- _TO DO_
Which lines in the records contain the string "Tage"? Extract every one of them, treating uppercase and lowercase as different.
++++
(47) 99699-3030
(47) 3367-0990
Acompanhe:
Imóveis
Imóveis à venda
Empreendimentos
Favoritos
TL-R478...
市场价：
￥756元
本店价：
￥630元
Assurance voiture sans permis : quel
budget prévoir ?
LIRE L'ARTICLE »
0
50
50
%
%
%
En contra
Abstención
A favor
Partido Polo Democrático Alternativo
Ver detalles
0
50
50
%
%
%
++++
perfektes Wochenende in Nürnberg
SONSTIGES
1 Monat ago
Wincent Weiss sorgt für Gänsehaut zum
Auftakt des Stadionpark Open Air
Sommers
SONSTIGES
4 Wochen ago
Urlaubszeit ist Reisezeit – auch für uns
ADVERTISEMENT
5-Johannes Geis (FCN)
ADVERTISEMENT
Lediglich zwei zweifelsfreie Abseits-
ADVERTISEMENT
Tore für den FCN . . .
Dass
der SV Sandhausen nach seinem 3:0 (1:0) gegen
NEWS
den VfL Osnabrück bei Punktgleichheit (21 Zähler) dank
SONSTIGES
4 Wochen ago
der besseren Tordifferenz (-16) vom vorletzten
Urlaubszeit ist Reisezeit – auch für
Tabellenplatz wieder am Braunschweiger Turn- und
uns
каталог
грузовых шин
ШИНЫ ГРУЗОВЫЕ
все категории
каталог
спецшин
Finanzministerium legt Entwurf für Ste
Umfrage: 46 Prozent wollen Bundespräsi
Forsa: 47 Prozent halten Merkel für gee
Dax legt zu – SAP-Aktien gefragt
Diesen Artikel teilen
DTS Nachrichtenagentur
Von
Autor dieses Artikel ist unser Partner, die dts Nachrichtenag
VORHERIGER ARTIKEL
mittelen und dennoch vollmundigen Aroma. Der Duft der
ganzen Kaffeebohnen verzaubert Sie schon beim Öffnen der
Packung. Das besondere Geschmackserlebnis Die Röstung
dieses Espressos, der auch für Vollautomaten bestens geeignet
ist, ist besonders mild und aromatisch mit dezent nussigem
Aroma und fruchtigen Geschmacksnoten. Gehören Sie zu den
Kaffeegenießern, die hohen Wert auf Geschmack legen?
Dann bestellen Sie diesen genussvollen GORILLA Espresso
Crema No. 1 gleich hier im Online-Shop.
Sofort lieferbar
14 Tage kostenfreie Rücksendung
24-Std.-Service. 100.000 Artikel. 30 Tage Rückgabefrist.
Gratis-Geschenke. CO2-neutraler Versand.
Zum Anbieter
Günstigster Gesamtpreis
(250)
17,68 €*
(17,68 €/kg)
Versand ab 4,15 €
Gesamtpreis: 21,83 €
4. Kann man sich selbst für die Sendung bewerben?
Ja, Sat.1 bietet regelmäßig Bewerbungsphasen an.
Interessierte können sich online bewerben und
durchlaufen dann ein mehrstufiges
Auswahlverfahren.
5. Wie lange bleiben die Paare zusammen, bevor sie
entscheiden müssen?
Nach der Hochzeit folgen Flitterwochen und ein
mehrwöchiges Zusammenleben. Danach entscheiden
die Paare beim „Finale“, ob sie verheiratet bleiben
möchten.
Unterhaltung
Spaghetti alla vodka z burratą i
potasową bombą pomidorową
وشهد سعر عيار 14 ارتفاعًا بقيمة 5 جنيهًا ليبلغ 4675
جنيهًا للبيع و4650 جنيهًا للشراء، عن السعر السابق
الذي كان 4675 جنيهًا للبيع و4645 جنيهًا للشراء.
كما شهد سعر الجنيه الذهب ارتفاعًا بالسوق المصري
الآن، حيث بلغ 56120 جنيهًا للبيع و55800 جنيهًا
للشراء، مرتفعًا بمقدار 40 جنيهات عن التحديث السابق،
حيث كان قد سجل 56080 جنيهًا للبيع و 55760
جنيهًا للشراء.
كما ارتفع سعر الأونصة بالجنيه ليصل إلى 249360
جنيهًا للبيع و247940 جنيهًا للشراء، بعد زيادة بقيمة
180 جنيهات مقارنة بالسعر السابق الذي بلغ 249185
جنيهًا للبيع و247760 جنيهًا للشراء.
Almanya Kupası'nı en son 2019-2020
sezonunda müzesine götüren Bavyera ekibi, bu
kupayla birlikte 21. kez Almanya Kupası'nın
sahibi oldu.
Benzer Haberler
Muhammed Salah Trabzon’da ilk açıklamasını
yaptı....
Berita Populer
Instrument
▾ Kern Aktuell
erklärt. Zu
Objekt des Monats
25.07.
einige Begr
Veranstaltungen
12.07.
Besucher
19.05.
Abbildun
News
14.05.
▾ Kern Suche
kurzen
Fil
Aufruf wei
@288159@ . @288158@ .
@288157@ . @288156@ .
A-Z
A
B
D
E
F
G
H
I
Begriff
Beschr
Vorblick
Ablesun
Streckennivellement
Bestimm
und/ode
++++
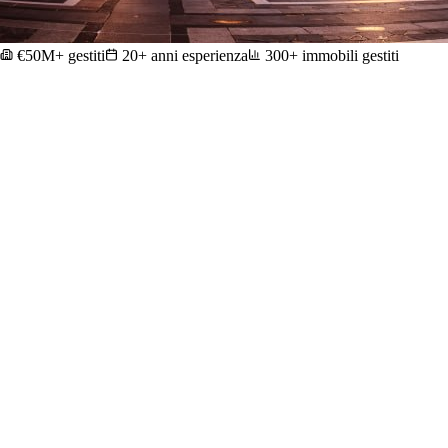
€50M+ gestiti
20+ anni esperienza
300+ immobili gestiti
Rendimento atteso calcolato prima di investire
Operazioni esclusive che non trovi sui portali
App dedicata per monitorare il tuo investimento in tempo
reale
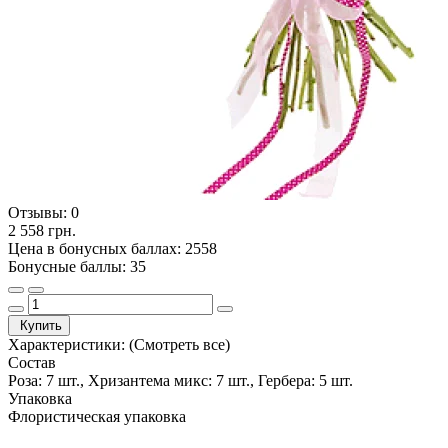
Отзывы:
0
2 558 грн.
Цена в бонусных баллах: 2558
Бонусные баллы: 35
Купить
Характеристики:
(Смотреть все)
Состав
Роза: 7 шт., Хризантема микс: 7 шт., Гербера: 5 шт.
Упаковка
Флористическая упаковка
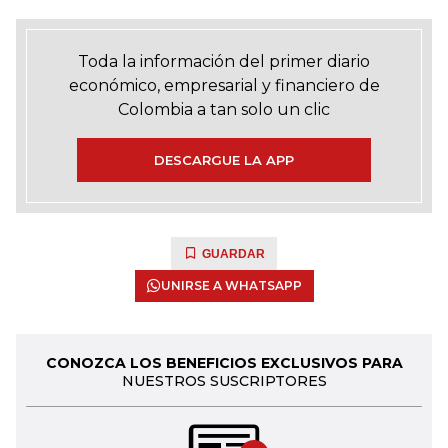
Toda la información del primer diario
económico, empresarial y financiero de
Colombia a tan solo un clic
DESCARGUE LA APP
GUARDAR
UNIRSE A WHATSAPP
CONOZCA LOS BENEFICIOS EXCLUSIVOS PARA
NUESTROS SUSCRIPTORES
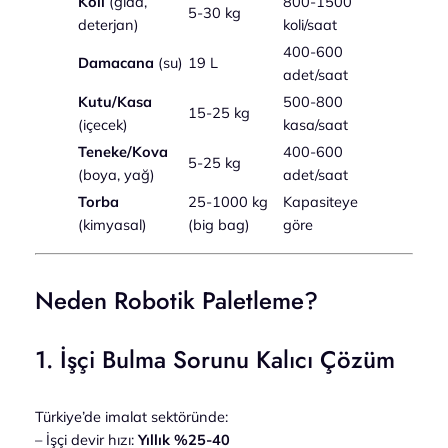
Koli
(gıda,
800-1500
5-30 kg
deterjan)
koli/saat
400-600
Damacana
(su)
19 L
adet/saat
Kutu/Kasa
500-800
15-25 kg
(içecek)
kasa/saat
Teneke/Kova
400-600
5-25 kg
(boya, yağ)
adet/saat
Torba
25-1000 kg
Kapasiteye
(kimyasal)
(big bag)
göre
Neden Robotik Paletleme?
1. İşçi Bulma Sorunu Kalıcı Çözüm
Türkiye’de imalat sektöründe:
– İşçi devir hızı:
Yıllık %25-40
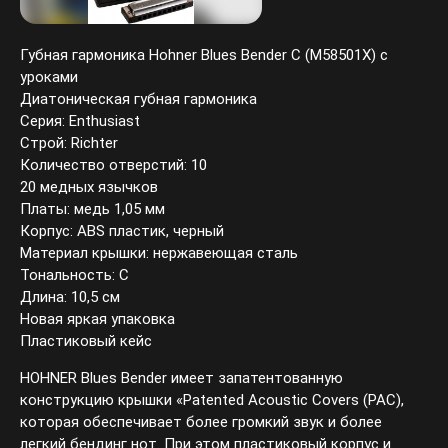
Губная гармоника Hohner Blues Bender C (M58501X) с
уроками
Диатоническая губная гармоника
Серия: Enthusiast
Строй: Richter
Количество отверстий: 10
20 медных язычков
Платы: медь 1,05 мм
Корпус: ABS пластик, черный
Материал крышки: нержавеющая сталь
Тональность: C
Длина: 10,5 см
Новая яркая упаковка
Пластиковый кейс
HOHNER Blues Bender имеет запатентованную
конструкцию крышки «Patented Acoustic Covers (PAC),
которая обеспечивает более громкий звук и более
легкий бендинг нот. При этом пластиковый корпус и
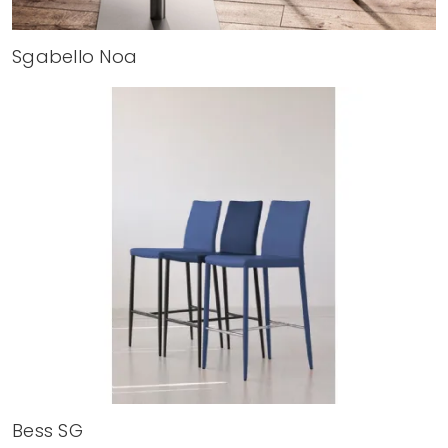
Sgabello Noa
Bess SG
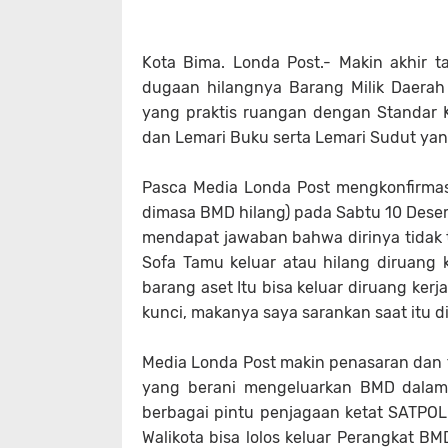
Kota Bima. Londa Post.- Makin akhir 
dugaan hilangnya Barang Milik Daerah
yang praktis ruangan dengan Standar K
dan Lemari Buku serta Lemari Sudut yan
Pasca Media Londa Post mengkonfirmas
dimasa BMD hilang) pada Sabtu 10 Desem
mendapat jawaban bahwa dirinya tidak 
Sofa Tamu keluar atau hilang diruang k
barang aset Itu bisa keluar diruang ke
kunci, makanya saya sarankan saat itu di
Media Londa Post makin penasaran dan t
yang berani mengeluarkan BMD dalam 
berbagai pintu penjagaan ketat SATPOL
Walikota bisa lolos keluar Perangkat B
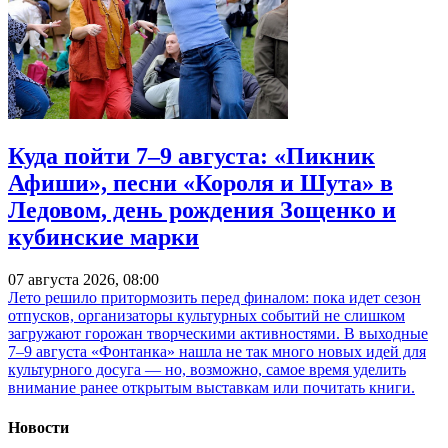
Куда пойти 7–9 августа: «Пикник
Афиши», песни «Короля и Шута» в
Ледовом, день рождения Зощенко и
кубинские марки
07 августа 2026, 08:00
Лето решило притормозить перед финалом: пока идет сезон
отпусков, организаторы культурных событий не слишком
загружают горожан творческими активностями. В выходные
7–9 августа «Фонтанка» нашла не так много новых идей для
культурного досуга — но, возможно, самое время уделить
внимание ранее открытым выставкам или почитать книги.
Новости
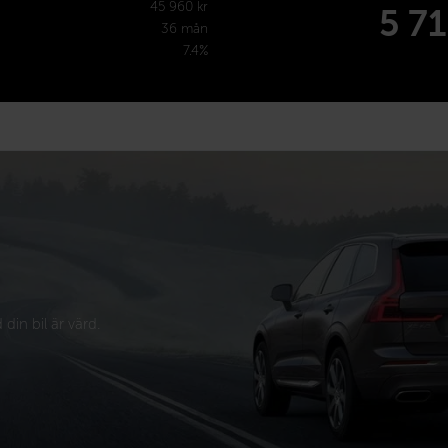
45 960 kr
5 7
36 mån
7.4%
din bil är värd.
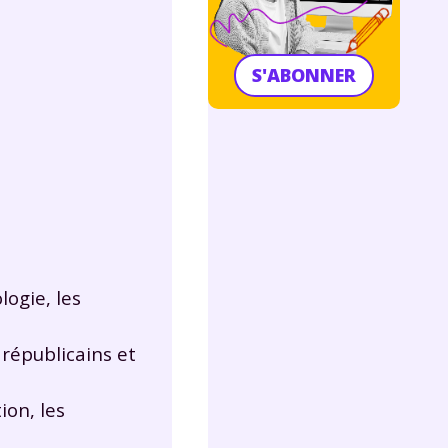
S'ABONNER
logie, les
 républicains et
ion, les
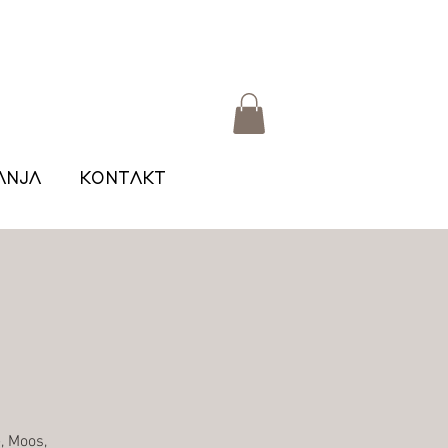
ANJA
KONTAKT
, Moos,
++++
- _EXERCISE SOLUTION_
14 Tage kostenfreie Rücksendung
24-Std.-Service. 100.000 Artikel. 30 Tage Rückgabefrist.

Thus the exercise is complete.